Exercise details.
Reproduce word for word the rows from the very beginning through the line that contains "Which slice is the smallest?", with both the first line and that line included.

Dataset content.
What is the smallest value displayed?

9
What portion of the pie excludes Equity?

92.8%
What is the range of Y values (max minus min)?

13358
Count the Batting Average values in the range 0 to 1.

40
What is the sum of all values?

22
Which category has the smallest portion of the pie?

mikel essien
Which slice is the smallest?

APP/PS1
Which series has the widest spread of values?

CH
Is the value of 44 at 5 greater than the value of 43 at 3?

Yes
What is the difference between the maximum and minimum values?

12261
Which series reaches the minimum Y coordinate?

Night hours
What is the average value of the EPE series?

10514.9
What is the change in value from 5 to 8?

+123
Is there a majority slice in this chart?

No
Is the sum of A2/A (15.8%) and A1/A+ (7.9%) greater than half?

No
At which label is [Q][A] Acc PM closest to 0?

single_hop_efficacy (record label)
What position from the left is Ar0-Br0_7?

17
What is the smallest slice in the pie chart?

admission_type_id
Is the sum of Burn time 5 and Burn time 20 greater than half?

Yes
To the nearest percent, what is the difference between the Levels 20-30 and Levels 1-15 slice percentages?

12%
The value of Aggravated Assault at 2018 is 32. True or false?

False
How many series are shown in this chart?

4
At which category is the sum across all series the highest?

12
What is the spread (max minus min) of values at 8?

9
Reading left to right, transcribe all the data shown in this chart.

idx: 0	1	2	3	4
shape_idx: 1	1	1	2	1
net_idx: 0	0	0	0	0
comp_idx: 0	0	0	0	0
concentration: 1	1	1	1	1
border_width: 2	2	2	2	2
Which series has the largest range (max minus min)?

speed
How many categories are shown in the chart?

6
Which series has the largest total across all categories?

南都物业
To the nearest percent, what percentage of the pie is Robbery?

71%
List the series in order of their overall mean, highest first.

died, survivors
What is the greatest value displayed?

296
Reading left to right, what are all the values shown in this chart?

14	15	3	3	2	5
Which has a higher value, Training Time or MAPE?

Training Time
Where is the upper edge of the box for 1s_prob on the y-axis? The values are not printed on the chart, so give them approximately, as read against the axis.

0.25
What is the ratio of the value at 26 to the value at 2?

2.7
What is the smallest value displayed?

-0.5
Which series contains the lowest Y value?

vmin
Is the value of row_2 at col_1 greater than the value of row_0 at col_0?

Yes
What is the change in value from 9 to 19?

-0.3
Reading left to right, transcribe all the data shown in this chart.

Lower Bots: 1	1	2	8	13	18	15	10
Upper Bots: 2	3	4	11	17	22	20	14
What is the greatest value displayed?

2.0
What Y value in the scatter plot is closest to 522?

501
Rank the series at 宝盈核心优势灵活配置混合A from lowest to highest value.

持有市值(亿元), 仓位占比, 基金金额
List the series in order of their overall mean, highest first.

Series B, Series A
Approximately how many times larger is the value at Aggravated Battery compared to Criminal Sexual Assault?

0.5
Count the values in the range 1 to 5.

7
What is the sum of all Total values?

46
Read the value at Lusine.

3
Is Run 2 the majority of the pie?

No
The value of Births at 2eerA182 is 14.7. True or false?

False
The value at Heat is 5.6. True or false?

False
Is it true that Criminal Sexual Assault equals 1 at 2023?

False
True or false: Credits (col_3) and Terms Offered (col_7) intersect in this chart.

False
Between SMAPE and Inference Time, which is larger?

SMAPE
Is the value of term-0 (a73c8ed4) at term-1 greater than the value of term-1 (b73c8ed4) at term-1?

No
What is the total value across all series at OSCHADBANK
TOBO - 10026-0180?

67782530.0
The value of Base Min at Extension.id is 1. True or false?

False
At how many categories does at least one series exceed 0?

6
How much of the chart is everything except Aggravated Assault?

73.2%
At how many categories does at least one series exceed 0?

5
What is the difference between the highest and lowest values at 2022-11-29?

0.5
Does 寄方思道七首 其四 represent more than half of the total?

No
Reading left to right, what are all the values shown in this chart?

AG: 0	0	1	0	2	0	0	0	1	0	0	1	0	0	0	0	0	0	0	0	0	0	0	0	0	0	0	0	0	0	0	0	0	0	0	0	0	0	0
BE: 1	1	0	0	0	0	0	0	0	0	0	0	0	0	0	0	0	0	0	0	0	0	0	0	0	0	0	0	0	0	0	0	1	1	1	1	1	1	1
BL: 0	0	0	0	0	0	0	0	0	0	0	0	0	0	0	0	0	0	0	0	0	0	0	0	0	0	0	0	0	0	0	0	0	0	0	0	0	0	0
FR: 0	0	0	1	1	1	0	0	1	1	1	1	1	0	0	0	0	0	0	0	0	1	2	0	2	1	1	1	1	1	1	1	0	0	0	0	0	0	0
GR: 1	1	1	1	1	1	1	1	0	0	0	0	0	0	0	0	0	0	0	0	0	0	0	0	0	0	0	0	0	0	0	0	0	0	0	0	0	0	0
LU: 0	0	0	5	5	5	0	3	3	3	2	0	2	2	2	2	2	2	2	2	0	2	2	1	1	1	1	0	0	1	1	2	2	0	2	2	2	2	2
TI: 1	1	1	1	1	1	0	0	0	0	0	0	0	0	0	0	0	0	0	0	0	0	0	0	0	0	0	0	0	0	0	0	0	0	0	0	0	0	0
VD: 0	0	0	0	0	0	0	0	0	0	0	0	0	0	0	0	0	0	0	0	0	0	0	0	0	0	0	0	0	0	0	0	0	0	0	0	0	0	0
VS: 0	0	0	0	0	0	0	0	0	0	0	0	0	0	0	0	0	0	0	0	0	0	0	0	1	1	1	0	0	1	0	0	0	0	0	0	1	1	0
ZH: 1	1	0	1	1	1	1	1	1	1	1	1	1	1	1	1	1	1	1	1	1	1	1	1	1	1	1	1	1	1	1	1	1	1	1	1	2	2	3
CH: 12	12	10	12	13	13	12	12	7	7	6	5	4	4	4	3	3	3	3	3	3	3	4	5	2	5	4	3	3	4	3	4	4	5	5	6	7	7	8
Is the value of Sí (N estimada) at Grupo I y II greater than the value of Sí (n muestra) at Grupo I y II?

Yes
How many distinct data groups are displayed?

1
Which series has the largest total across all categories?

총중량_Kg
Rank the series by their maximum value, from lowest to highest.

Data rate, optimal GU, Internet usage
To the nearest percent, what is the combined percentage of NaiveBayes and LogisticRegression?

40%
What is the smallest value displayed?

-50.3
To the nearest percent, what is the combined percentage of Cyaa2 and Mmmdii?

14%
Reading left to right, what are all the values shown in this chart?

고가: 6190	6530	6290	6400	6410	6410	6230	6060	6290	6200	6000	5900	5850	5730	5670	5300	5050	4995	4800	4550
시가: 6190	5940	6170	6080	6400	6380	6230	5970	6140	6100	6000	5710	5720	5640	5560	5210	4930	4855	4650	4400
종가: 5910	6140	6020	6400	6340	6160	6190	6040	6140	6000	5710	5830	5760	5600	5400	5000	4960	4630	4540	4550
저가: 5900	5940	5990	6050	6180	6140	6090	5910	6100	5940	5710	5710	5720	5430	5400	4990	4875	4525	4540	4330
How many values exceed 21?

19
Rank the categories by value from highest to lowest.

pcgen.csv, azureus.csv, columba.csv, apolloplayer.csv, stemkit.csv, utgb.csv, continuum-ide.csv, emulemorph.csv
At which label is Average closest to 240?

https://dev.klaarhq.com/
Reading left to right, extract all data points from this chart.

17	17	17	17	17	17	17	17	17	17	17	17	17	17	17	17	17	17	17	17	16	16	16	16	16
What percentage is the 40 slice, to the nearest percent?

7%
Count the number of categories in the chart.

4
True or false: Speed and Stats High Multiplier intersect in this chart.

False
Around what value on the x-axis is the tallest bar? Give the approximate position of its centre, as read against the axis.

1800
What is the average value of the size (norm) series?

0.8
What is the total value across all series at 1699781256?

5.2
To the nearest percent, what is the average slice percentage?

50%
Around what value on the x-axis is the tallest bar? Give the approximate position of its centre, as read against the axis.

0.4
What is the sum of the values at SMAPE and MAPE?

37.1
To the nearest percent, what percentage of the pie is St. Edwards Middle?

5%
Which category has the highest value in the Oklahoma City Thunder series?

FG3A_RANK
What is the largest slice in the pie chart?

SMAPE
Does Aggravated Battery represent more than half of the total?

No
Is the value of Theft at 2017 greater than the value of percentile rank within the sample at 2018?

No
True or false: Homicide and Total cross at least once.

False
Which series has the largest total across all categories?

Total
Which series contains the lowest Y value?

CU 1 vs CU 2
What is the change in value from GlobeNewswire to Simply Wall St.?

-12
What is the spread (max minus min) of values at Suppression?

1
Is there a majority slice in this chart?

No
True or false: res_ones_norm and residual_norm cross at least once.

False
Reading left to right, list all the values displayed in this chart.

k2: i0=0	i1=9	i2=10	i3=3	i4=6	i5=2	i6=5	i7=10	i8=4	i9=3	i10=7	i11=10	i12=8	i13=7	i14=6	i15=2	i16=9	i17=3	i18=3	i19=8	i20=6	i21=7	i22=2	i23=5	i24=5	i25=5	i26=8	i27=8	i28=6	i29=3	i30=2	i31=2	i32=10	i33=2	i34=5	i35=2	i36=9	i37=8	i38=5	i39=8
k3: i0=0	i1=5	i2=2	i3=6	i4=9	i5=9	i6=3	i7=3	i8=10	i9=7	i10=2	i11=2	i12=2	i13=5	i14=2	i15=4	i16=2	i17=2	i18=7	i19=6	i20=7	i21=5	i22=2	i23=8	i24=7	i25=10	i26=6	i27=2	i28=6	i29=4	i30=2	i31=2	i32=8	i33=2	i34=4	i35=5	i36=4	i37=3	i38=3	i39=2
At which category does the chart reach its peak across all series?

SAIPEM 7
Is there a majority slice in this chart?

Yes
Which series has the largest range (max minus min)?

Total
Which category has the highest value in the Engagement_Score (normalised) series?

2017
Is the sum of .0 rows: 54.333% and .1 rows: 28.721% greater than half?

Answer below.
What is the smallest value displayed?

9
What portion of the pie excludes Equity?

92.8%
What is the range of Y values (max minus min)?

13358
Count the Batting Average values in the range 0 to 1.

40
What is the sum of all values?

22
Which category has the smallest portion of the pie?

mikel essien
Which slice is the smallest?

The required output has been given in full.